[Work instruction] Give the listing again in full and exactly, apart from its pictures.

↓

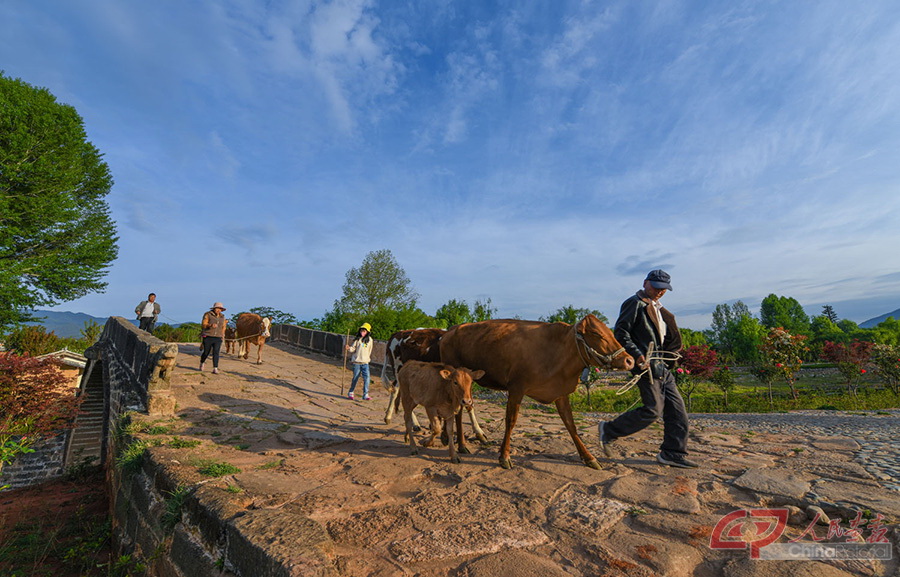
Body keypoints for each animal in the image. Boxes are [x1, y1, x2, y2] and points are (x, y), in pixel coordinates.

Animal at [440, 316, 636, 468]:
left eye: (611, 333)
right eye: (597, 334)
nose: (629, 360)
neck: (556, 351)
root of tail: (449, 331)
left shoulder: (560, 392)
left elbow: (570, 424)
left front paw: (589, 458)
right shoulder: (516, 388)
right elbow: (511, 421)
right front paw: (504, 456)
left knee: (461, 408)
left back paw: (456, 441)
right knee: (455, 409)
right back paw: (458, 443)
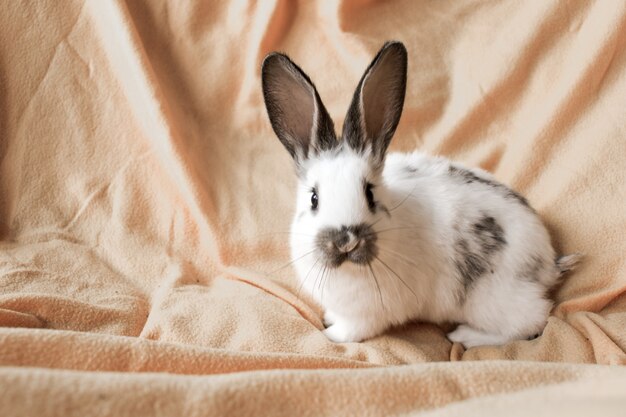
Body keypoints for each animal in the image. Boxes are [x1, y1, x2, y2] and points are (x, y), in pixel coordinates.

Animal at [258, 41, 576, 348]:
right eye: (314, 198)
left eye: (369, 194)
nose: (346, 240)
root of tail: (547, 262)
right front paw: (328, 318)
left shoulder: (368, 315)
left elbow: (352, 331)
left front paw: (331, 334)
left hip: (492, 300)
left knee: (533, 321)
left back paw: (467, 336)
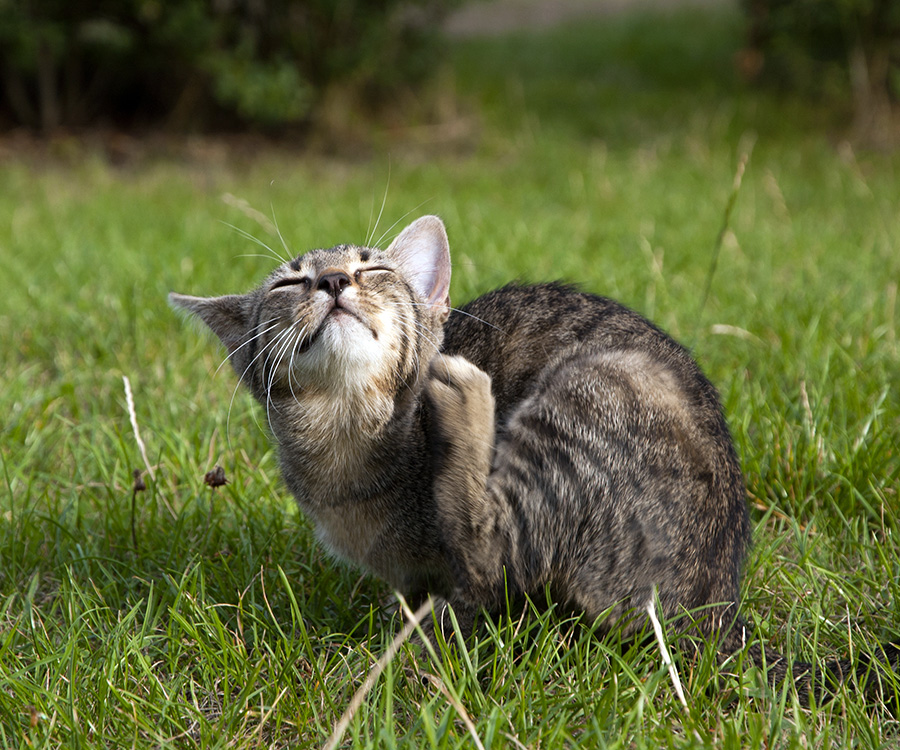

↑

[Response to this task]
Body keypoints for each animal in the image. Boxes are [x1, y1, x2, y2] and points are (x, y), in pixel coordinates.

Animal at [440, 316, 636, 468]:
left eye: (611, 333)
right eye: (597, 334)
nose: (629, 360)
neck: (556, 351)
root of tail: (449, 331)
left shoulder: (560, 392)
left elbow: (570, 424)
left front paw: (589, 458)
right shoulder: (516, 388)
right elbow: (511, 421)
right front paw: (504, 456)
left knee: (461, 408)
left back paw: (456, 441)
right knee: (455, 409)
right back paw: (458, 443)
Body keypoints for each animal in the image. Boxes are [x1, y1, x2, y2] and points are (x, y), in pixel coordinates.

Animal at [258, 41, 576, 348]:
right eye: (314, 198)
left eye: (369, 194)
nose: (346, 240)
root of tail: (547, 262)
right front paw: (328, 318)
left shoulder: (368, 315)
left elbow: (352, 331)
left front paw: (331, 334)
left hip: (492, 300)
left knee: (533, 321)
left back paw: (467, 336)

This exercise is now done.